Contractors fined after platform collapse injures worker

Contractors fined after platform collapse injures worker

Two contractors have been fined after a platform collapse injury. HSE found failures around temporary works design, loading, and supervision.


IN Brief:

  • Roots Contractors and Diacutt were fined after a worker fractured his neck and back in a platform collapse.
  • HSE found failures around temporary works design, loading, supervision, and coordination.
  • The case reinforces the importance of controlled temporary works management on refurbishment and specialist drilling projects.

Roots Contractors and Diacutt have been fined after a temporary platform collapsed during drilling works, leaving a worker with serious spinal injuries.

The incident occurred during a refurbishment project in the City of London. A drilling operative was working from temporary wooden platforms when the structure collapsed, causing fractures to his neck and back. He has been unable to return to construction work.

Roots Contractors, based in Ewell, Surrey, pleaded guilty to breaching Regulation 16(2) of the Construction (Design and Management) Regulations 2015. The company was fined £19,333 and ordered to pay £5,548 in costs at Westminster Magistrates’ Court.

Diacutt, based in Croydon, pleaded guilty to breaching Regulation 15(2) of the same regulations. It was fined £13,000 and ordered to pay £5,548 in costs.

The Health and Safety Executive said temporary works must be designed, installed, maintained, and used so that they can withstand foreseeable loads. Temporary structures should also be inspected by a competent person at suitable intervals.

The case centres on one of construction’s most persistent risk areas: temporary works that appear simple but carry serious consequences when design, loading, and supervision are weak. Platforms, propping, scaffolds, edge protection, excavation supports, and temporary access routes sit outside the permanent works, yet they often expose workers to immediate danger.

Refurbishment projects can increase that exposure. Existing structures may have incomplete information, restricted access, changing floor conditions, demolition interfaces, and several trades operating in confined areas. Specialist activities such as drilling and concrete cutting add localised loads, vibration, debris, and access requirements that need to be assessed before work starts.
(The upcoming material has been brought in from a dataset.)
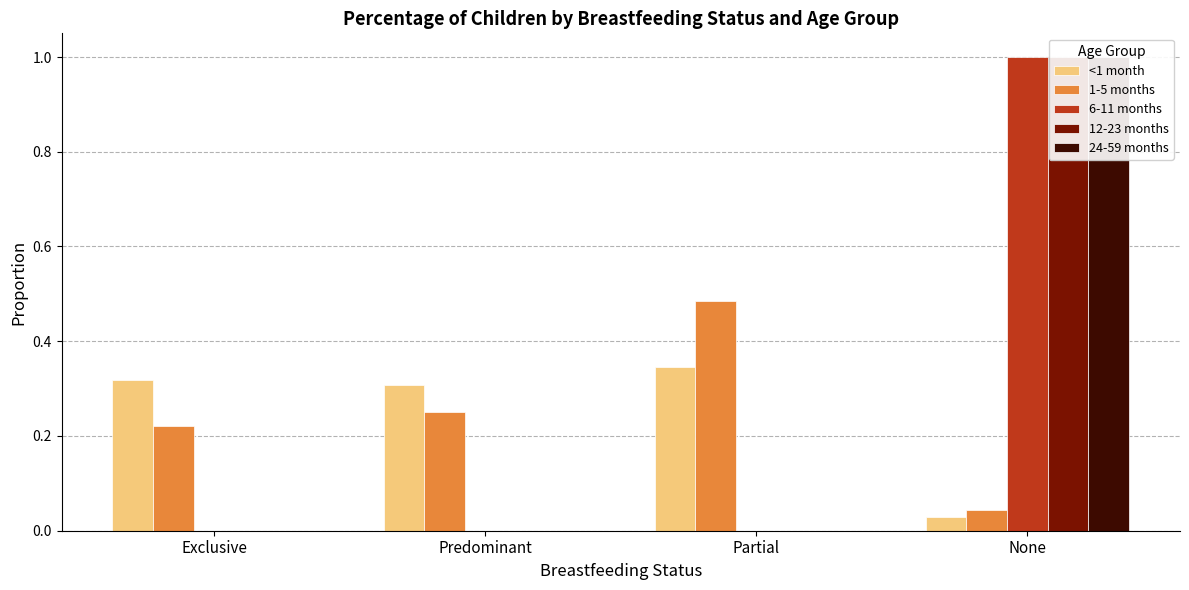

Which label corresponds to the smallest value in the chart?

Exclusive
The legal duties under CDM 2015 require contractors to plan, manage, and monitor construction work so that it is carried out safely. Temporary works cannot be treated as informal site aids assembled from available materials. They need design consideration, clear responsibility, loading assumptions, communication between contractors, and inspection records.

Recent enforcement across other site hazards has shown the same management failures in different forms. A fatal excavation case earlier this month highlighted the consequences of inadequate barriers, lighting, access, and site control. The immediate hazards were different, but both cases turned on temporary site conditions that had not been controlled properly.

For principal contractors, temporary works management is also a coordination issue. Specialist subcontractors may understand their own work activity, but they depend on safe access, suitable platforms, accurate information, and a controlled site environment. Where responsibilities are blurred, temporary works risk can fall between packages.

The financial penalties in this case are modest compared with some major corporate prosecutions, but the outcome for the worker was life-changing. A temporary platform does not need to be technically complex to cause severe injury when loading, competence, and inspection are not managed.

Safe delivery depends on competent design, suitable materials, controlled loading, inspection, supervision, and a clear understanding of how the work will actually be carried out. On refurbishment schemes, where site conditions can change quickly, temporary works management needs the same discipline as the permanent works it supports.